Dock workers allege racism

Firm, union hit impasse after other locals ink deals

4/29/2013
BY DAVID PATCH
BLADE STAFF WRITER

The president of a dock workers’ union local that nine days ago authorized its leaders to call a strike has told Port of Toledo officials that no strike is planned, but it’s a weapon the union may wield to combat what it considers discrimination by the port’s stevedore company.

Otis Smith, president of International Longshoremen’s Association Local 1982, said Midwest Terminals of Toledo International is “trying to eliminate us” and said racism against the predominantly minority local is involved in why the company has settled contracts with Teamsters Local 20 and ILA Local 1768 but not with his local’s membership.

“We are a 97 percent minority union,” Mr. Smith told the Toledo-Lucas County Port Authority’s Board of Directors on Thursday. “The other two unions [at the docks] are 100 percent white.”

Mr. Smith also accused Midwest Terminals of being $680,000 in arrears for funding the union’s health-and-welfare program and of disregarding seniority rules and other provisions of the labor contract that expired Dec. 31.

Midwest Terminals officials, however, said the company’s contract with Local 1982 expired at the end of 2010 and that the company has chosen not to participate in a mult-employer “master agreement” that expired Dec. 31.

Mr. Smith told the board that racially discriminatory actions have continued during contract negotiations since Dec. 31.

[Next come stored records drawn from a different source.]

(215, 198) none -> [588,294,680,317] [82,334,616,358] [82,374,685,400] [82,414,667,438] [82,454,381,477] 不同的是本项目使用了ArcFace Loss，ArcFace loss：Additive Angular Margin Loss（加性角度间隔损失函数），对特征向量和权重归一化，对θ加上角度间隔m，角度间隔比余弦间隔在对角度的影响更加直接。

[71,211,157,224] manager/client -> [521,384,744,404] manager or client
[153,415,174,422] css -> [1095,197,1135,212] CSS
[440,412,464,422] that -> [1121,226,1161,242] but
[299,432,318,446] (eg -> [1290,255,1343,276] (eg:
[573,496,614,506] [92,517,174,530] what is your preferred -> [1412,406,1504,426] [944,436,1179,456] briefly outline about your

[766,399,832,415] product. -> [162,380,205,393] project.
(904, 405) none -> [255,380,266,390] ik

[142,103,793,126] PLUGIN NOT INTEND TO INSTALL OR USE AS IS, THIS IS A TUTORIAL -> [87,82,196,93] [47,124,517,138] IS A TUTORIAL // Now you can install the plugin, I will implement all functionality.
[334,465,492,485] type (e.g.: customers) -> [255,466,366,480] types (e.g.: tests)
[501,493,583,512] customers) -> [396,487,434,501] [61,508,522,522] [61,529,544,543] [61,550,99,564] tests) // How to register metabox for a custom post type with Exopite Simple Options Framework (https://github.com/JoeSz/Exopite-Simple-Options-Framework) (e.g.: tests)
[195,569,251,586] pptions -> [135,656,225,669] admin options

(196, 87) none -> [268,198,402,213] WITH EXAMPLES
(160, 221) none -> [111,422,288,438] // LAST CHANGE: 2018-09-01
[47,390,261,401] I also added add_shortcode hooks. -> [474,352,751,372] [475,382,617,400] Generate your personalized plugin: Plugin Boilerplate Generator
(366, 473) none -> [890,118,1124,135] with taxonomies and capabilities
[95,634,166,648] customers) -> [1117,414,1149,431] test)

“We’re not intending to strike. We’re doing everything we can to avoid a strike,” he told the port board, then added during a follow-up interview that Midwest has not offered the same terms to Local 1982 that it did to the other unions and has “said, in so many words, ‘you can go on strike.’”

In response, Alex Johnson, Midwest Terminals’ president, issued a statement stating that the company had successfully negotiated three previous contracts with Local 1982 “which had a similar demographic profile as the current local has.

“This is proof of our willingness to bargain in good faith with the union,” Mr. Johnson wrote.

Mr. Johnson calculated the 45-member local’s ethnicity as 17 percent white and 83 percent minority, and said that while five members of Local 1982 filed charges against Midwest with the Equal Employment Opportunity Commission between 2009 and 2011, all of those charges were dismissed and none has been filed since or is otherwise pending.

Local 1982 enjoys “a high hourly pay rate” and “an upper-level medical and pension benefits package,” the Midwest president wrote.

In response to follow-up questions, Terry Leach, the company’s director of operations, said Friday that health care for both ILA locals at the docks is paid for by the company through a union plan, that the pension is fully funded, and seniority rules “have not been disregarded in a discriminatory fashion” and are based on hours worked the previous season.

“We acknowledge that the union has filed numerous unfair labor practice charges with the [National Labor Relations Board] concerning seniority, but all seniority charges have either been withdrawn by the union or dismissed by the NLRB as lacking in merit,” Mr. Leach said.

Mr. Smith said another such complaint is pending and scheduled for adjudication by the labor board May 7.

Dick Gabel, an ILA vice president on the port authority’s board of directors, said he didn’t consider the conflict between Local 1982 and Midwest to be a race issue.

“They just can’t get a contract negotiated. But it’s been going on long enough,” he said. “... Each of the other docks [unions] signed a contract right away because they didn’t have any arguments.”

Teamsters Local 20 represents workers at a metals warehouse that is part of the general cargo docks complex, while ILA Local 1768 mainly represents longshoremen at the CSX railroad docks but also includes a few workers at the Midwest Terminals stone dock, Mr. Gabel said.